- Task to complete
Put every line of the items below into a Markdown table with two columns: Row, holding the row number, and Line, holding the line itself. Leave out blank lines.
Data under study START
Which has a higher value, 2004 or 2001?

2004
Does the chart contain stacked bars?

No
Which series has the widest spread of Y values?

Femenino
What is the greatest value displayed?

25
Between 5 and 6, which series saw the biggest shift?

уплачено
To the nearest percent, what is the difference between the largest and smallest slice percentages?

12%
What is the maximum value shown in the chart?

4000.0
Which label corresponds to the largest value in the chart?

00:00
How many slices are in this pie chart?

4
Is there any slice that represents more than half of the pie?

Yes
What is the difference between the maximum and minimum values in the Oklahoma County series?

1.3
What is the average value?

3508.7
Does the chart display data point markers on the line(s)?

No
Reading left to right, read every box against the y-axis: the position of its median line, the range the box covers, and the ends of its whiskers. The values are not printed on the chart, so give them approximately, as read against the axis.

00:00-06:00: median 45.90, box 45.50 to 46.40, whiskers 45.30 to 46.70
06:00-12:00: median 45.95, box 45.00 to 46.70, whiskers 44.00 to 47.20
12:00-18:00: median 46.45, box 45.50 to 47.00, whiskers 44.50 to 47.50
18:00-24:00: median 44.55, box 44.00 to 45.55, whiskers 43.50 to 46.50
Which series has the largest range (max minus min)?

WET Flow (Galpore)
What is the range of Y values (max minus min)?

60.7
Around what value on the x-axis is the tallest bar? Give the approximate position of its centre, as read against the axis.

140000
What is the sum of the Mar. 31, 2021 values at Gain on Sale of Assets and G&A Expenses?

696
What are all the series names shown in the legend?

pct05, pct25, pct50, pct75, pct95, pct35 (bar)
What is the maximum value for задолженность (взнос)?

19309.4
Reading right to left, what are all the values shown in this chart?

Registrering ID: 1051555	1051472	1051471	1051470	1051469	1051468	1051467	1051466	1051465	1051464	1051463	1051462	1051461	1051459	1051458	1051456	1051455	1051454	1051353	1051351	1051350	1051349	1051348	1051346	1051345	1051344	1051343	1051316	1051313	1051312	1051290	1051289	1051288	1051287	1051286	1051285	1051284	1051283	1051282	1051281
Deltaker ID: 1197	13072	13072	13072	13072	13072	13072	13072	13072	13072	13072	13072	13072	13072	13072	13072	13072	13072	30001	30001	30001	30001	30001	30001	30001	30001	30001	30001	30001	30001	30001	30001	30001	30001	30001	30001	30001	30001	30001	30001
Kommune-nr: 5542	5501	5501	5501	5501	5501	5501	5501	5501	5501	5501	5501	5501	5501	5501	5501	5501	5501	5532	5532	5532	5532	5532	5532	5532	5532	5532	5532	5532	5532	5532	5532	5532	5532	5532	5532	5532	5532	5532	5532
Data under study END
- Response box
| Row | Line |
|---|---|
| 1 | Which has a higher value, 2004 or 2001? |
| 2 | 2004 |
| 3 | Does the chart contain stacked bars? |
| 4 | No |
| 5 | Which series has the widest spread of Y values? |
| 6 | Femenino |
| 7 | What is the greatest value displayed? |
| 8 | 25 |
| 9 | Between 5 and 6, which series saw the biggest shift? |
| 10 | уплачено |
| 11 | To the nearest percent, what is the difference between the largest and smallest slice percentages? |
| 12 | 12% |
| 13 | What is the maximum value shown in the chart? |
| 14 | 4000.0 |
| 15 | Which label corresponds to the largest value in the chart? |
| 16 | 00:00 |
| 17 | How many slices are in this pie chart? |
| 18 | 4 |
| 19 | Is there any slice that represents more than half of the pie? |
| 20 | Yes |
| 21 | What is the difference between the maximum and minimum values in the Oklahoma County series? |
| 22 | 1.3 |
| 23 | What is the average value? |
| 24 | 3508.7 |
| 25 | Does the chart display data point markers on the line(s)? |
| 26 | No |
| 27 | Reading left to right, read every box against the y-axis: the position of its median line, the range the box covers, and the ends of its whiskers. The values are not printed on the chart, so give them approximately, as read against the axis. |
| 28 | 00:00-06:00: median 45.90, box 45.50 to 46.40, whiskers 45.30 to 46.70 |
| 29 | 06:00-12:00: median 45.95, box 45.00 to 46.70, whiskers 44.00 to 47.20 |
| 30 | 12:00-18:00: median 46.45, box 45.50 to 47.00, whiskers 44.50 to 47.50 |
| 31 | 18:00-24:00: median 44.55, box 44.00 to 45.55, whiskers 43.50 to 46.50 |
| 32 | Which series has the largest range (max minus min)? |
| 33 | WET Flow (Galpore) |
| 34 | What is the range of Y values (max minus min)? |
| 35 | 60.7 |
| 36 | Around what value on the x-axis is the tallest bar? Give the approximate position of its centre, as read against the axis. |
| 37 | 140000 |
| 38 | What is the sum of the Mar. 31, 2021 values at Gain on Sale of Assets and G&A Expenses? |
| 39 | 696 |
| 40 | What are all the series names shown in the legend? |
| 41 | pct05, pct25, pct50, pct75, pct95, pct35 (bar) |
| 42 | What is the maximum value for задолженность (взнос)? |
| 43 | 19309.4 |
| 44 | Reading right to left, what are all the values shown in this chart? |
| 45 | Registrering ID: 1051555	1051472	1051471	1051470	1051469	1051468	1051467	1051466	1051465	1051464	1051463	1051462	1051461	1051459	1051458	1051456	1051455	1051454	1051353	1051351	1051350	1051349	1051348	1051346	1051345	1051344	1051343	1051316	1051313	1051312	1051290	1051289	1051288	1051287	1051286	1051285	1051284	1051283	1051282	1051281 |
| 46 | Deltaker ID: 1197	13072	13072	13072	13072	13072	13072	13072	13072	13072	13072	13072	13072	13072	13072	13072	13072	13072	30001	30001	30001	30001	30001	30001	30001	30001	30001	30001	30001	30001	30001	30001	30001	30001	30001	30001	30001	30001	30001	30001 |
| 47 | Kommune-nr: 5542	5501	5501	5501	5501	5501	5501	5501	5501	5501	5501	5501	5501	5501	5501	5501	5501	5501	5532	5532	5532	5532	5532	5532	5532	5532	5532	5532	5532	5532	5532	5532	5532	5532	5532	5532	5532	5532	5532	5532 |